#### [ACTIVITY]
Find every line in the material below that contains the word "Sumar" and copy each one. Case counts, so only lines with that capitalization qualify.

#### [EXTRACTED INFORMATION]
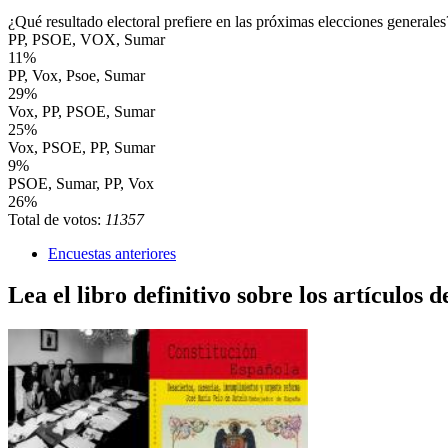
¿Qué resultado electoral prefiere en las próximas elecciones generales
PP, PSOE, VOX, Sumar
11%
PP, Vox, Psoe, Sumar
29%
Vox, PP, PSOE, Sumar
25%
Vox, PSOE, PP, Sumar
9%
PSOE, Sumar, PP, Vox
26%
Total de votos:
11357
Encuestas anteriores
Lea el libro definitivo sobre los artículos d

#### [WRITTEN RESPONSE]
PP, PSOE, VOX, Sumar
PP, Vox, Psoe, Sumar
Vox, PP, PSOE, Sumar
Vox, PSOE, PP, Sumar
PSOE, Sumar, PP, Vox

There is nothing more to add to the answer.